(Indoor and outdoor scene photos)
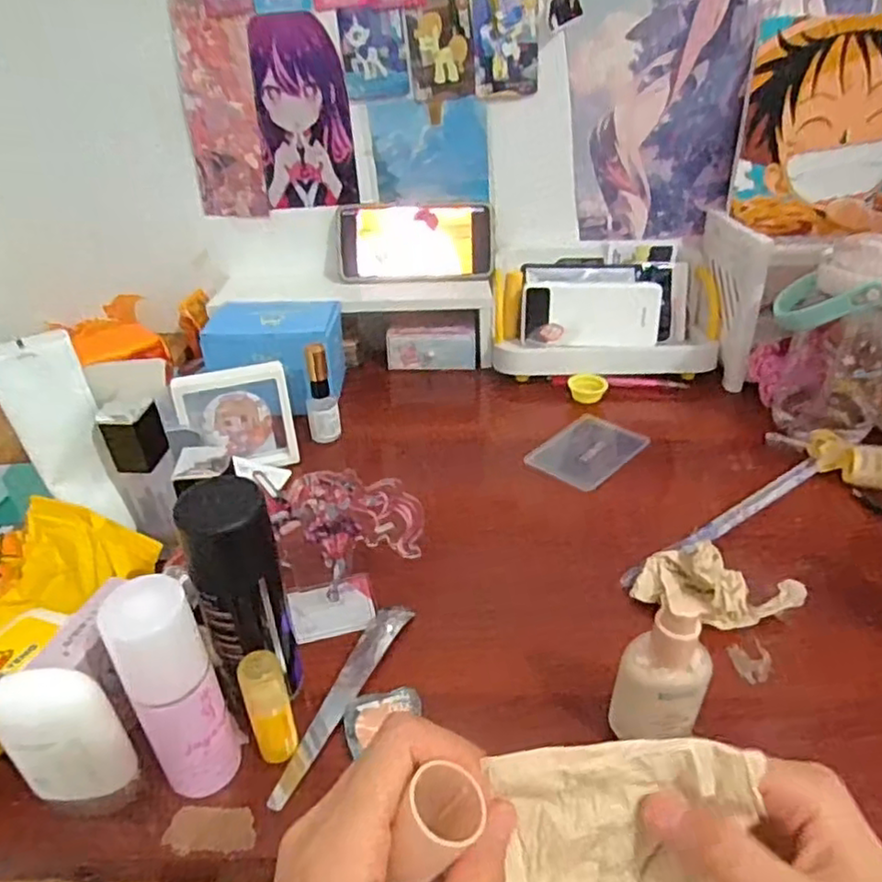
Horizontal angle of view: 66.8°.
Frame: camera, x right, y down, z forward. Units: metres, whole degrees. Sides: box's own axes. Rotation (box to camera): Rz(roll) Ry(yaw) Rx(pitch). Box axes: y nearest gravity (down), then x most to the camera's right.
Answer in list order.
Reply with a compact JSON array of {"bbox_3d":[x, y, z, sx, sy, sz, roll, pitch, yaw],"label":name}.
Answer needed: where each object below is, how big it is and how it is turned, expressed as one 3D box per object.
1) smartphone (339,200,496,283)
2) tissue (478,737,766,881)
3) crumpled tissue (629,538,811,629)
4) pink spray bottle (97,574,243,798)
[{"bbox_3d":[-0.027,-0.215,0.723,0.166,0.081,0.015,-1,8,3],"label":"smartphone"},{"bbox_3d":[0.058,0.142,0.216,0.107,0.075,0.038,-8,3,4],"label":"tissue"},{"bbox_3d":[0.179,0.094,0.431,0.096,0.038,0.038,13,36,21],"label":"crumpled tissue"},{"bbox_3d":[-0.126,0.120,0.319,0.035,0.122,0.036,-20,38,-26],"label":"pink spray bottle"}]

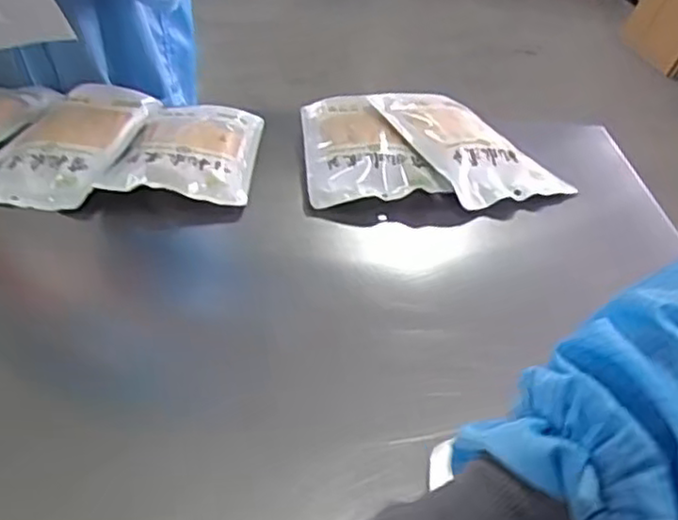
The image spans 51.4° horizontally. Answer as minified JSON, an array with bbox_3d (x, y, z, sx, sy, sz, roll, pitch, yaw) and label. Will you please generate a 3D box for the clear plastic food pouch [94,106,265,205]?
[{"bbox_3d":[-0.179,-0.134,0.852,0.153,0.034,0.235,1,32,0],"label":"clear plastic food pouch"}]

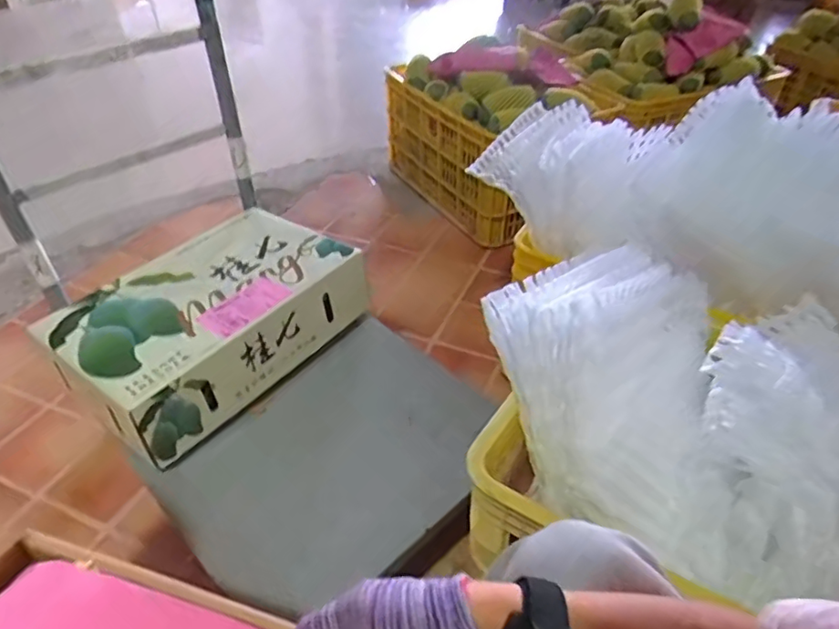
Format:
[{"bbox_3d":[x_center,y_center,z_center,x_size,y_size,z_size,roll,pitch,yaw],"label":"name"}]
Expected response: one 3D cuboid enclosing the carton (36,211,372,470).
[{"bbox_3d":[-0.337,0.001,0.932,0.299,0.125,0.418,28,47,29],"label":"carton"}]

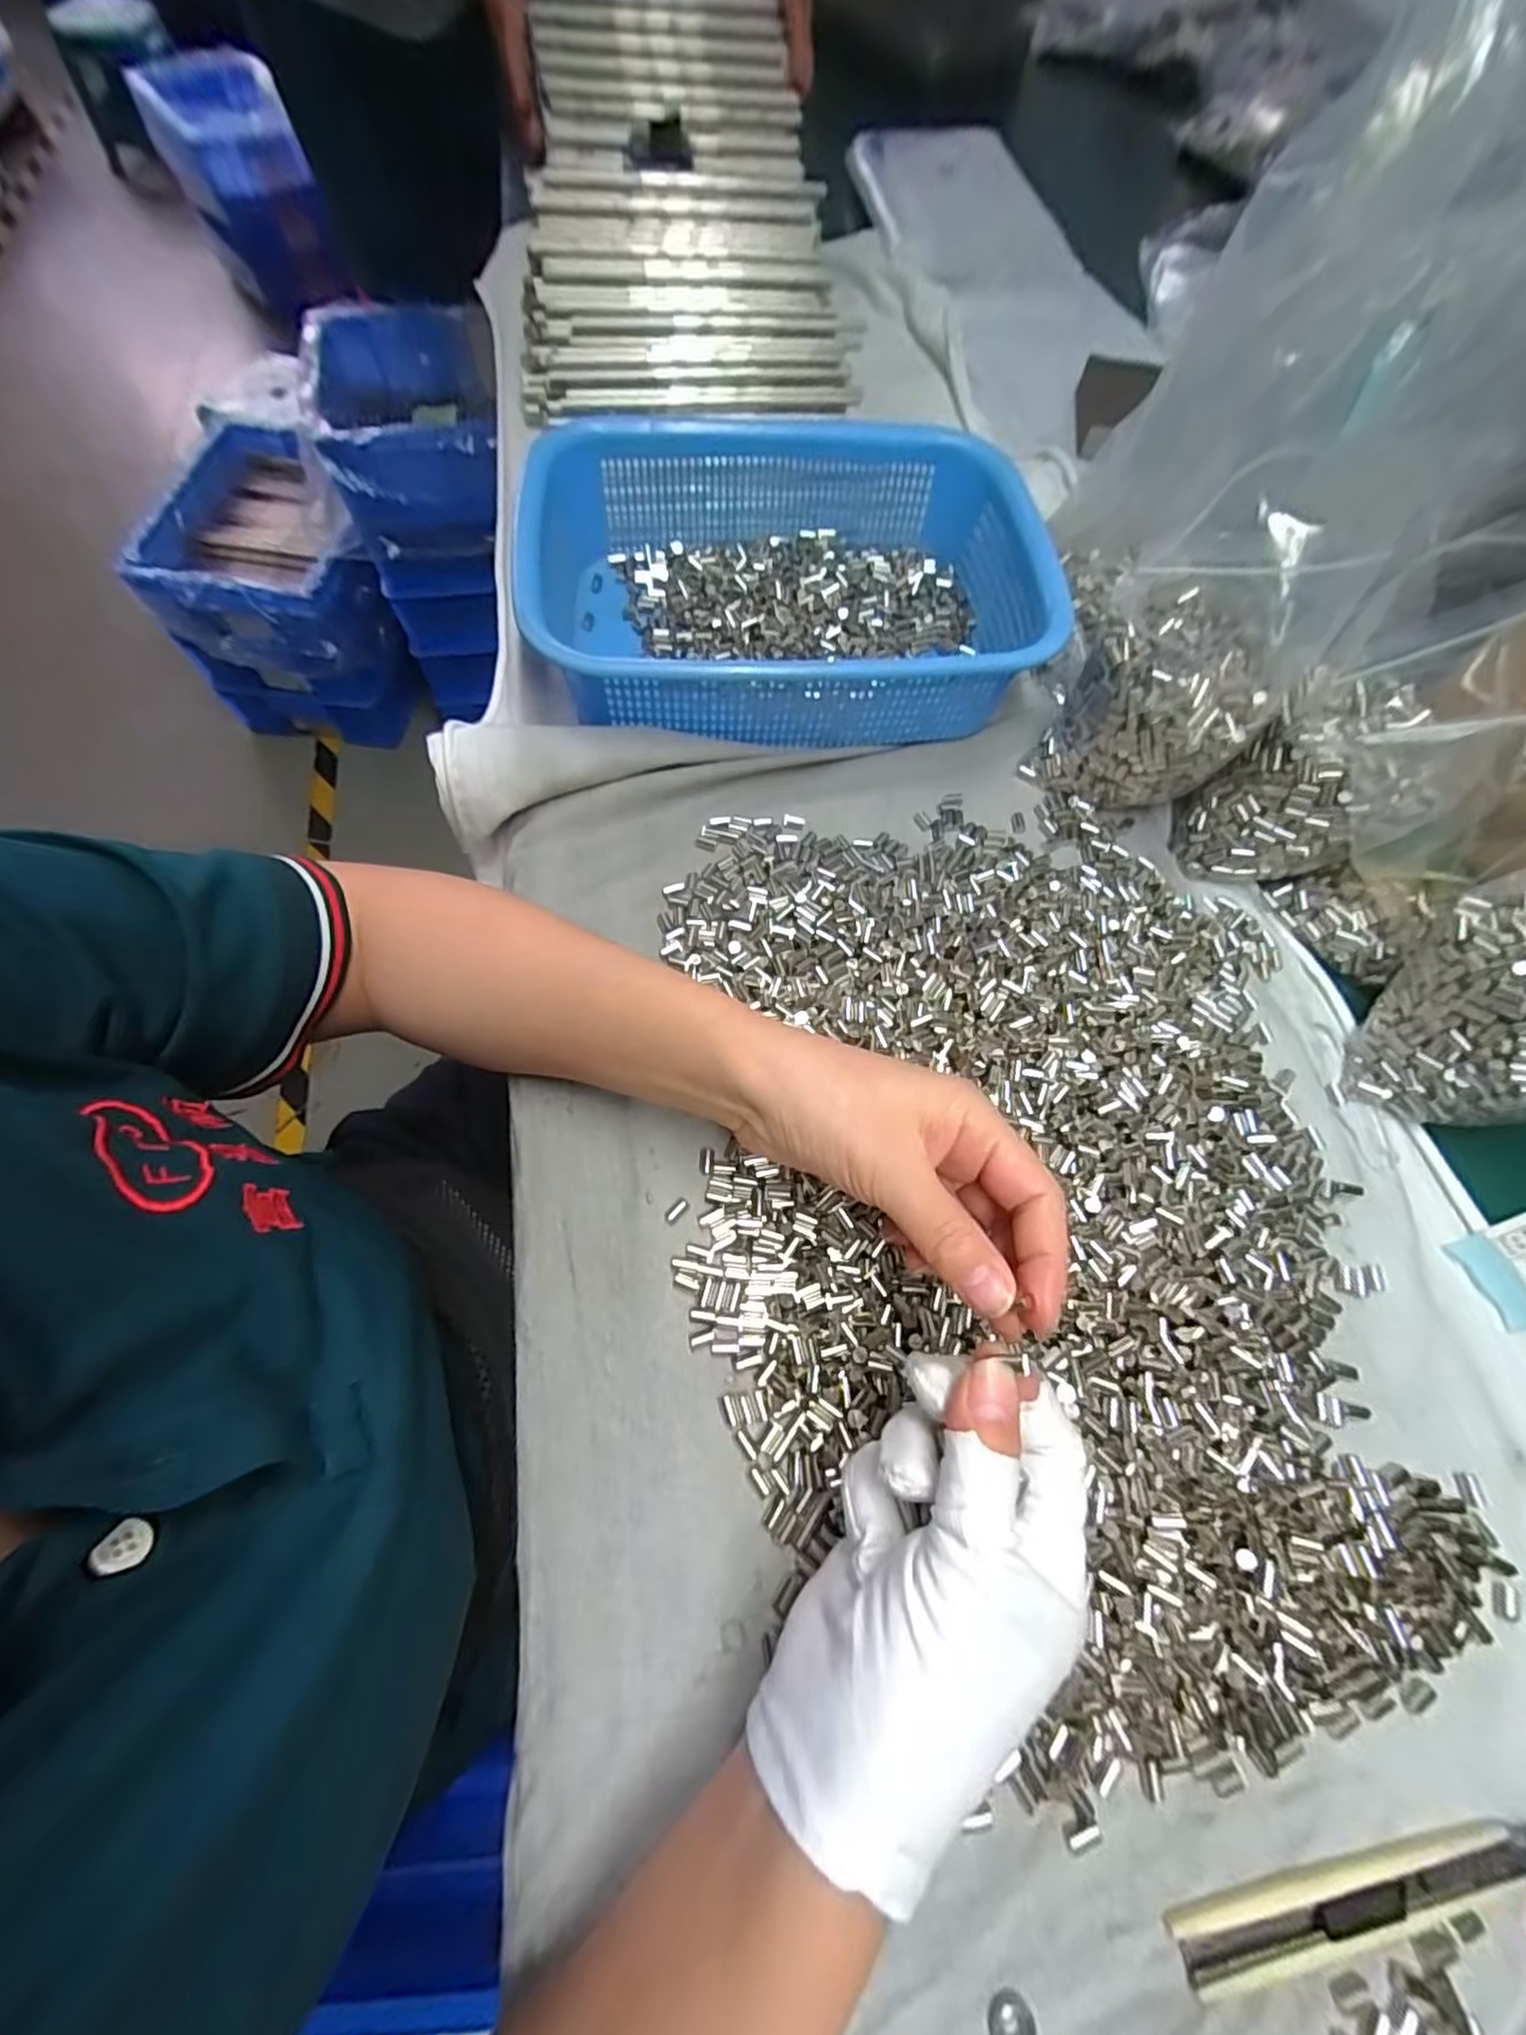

Work request: Set down the entries again without change. Leave the pictures out.

Solution for this exercise:
Horizontal angle of view: 66.8°.
Frame: camera, x right, y down, z forward. Units: metres, whole degrees. Sides: box's own axes. Rotation (box to camera): Rz(roll) Ry(yaw) Rx(pitch). Box axes: y nearest gravity (down), then x most to the camera's right.
Answer in list order.
Reply with a compact JSON array of {"bbox_3d":[x, y, z, sx, sy, sz, roll, pitch, yaw],"label":name}.
Answer needed: where each object below is, how big it is and how it is turned, expressed as one 3D box per object.
1) smartphone (339,200,496,283)
2) tissue (478,737,766,881)
3) crumpled tissue (629,538,811,629)
4) pink spray bottle (97,574,243,798)
[{"bbox_3d":[-0.027,-0.215,0.723,0.166,0.081,0.015,-1,8,3],"label":"smartphone"},{"bbox_3d":[0.058,0.142,0.216,0.107,0.075,0.038,-8,3,4],"label":"tissue"},{"bbox_3d":[0.179,0.094,0.431,0.096,0.038,0.038,13,36,21],"label":"crumpled tissue"},{"bbox_3d":[-0.126,0.120,0.319,0.035,0.122,0.036,-20,38,-26],"label":"pink spray bottle"}]

The image spans 51.4° horizontally. Answer as minified JSON, an array with bbox_3d (x, y, z, sx, sy, sz, roll, pitch, yaw) and label. Will you please generate a 3D box for the clear plastic food pouch [94,106,265,205]?
[{"bbox_3d":[-0.179,-0.134,0.852,0.153,0.034,0.235,1,32,0],"label":"clear plastic food pouch"}]

Format:
[{"bbox_3d":[x_center,y_center,z_center,x_size,y_size,z_size,roll,pitch,yaw],"label":"name"}]
Expected response: one 3D cuboid enclosing the carton (36,211,372,470).
[{"bbox_3d":[-0.337,0.001,0.932,0.299,0.125,0.418,28,47,29],"label":"carton"}]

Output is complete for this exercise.